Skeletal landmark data
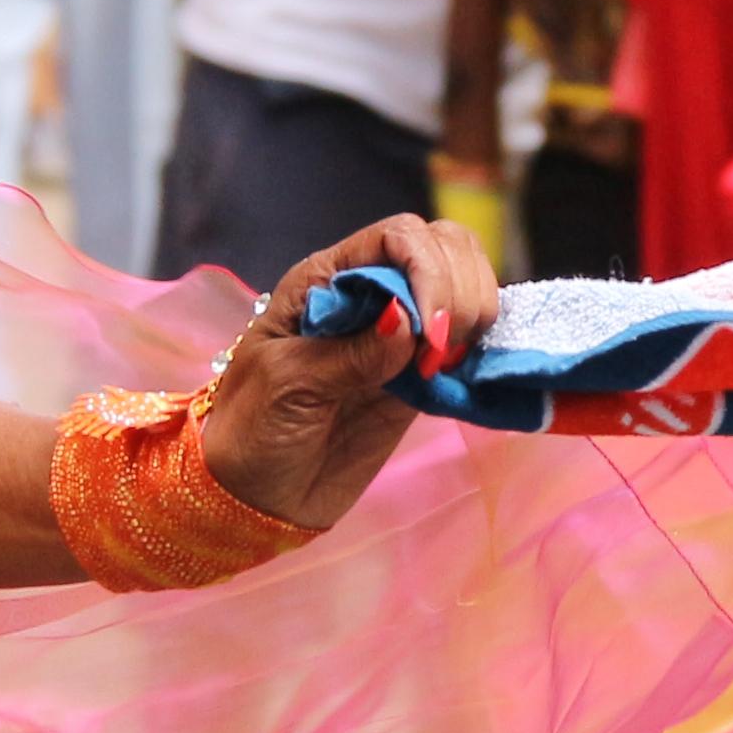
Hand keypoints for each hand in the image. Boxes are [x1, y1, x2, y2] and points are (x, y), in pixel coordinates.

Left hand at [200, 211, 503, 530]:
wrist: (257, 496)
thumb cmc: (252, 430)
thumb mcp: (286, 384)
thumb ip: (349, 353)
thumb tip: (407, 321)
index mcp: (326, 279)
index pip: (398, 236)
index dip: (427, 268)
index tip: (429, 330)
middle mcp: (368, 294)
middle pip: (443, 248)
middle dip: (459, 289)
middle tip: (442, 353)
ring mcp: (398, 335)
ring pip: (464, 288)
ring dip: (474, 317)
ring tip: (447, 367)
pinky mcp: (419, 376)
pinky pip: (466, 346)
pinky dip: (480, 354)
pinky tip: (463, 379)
==
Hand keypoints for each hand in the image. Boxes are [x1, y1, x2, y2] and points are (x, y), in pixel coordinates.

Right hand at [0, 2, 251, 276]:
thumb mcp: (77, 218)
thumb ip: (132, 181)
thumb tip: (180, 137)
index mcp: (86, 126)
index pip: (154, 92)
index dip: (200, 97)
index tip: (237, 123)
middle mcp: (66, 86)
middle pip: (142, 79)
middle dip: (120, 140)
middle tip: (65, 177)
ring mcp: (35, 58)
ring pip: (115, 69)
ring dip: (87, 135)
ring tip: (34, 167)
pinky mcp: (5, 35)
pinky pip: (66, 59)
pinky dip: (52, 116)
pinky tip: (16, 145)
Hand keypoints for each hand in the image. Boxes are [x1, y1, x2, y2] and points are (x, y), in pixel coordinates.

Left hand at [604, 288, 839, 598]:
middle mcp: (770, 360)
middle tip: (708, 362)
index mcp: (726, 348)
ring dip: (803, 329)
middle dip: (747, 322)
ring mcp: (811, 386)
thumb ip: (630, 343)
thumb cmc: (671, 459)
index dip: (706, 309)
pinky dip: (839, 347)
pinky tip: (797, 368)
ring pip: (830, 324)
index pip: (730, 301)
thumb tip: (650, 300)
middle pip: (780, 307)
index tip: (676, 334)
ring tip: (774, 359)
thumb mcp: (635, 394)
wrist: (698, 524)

# [Try it]
Please find all lines of the entries that hold the string "index" and copy them.

# [Solution to this exercise]
index mcp: (326, 279)
index pip: (398, 236)
index dip: (427, 268)
index tip: (429, 330)
index mcp: (86, 126)
index pip: (154, 92)
index dip: (200, 97)
index tip: (237, 123)
index mcp: (726, 348)
index dip: (706, 309)
index pip: (730, 301)
index tip: (676, 334)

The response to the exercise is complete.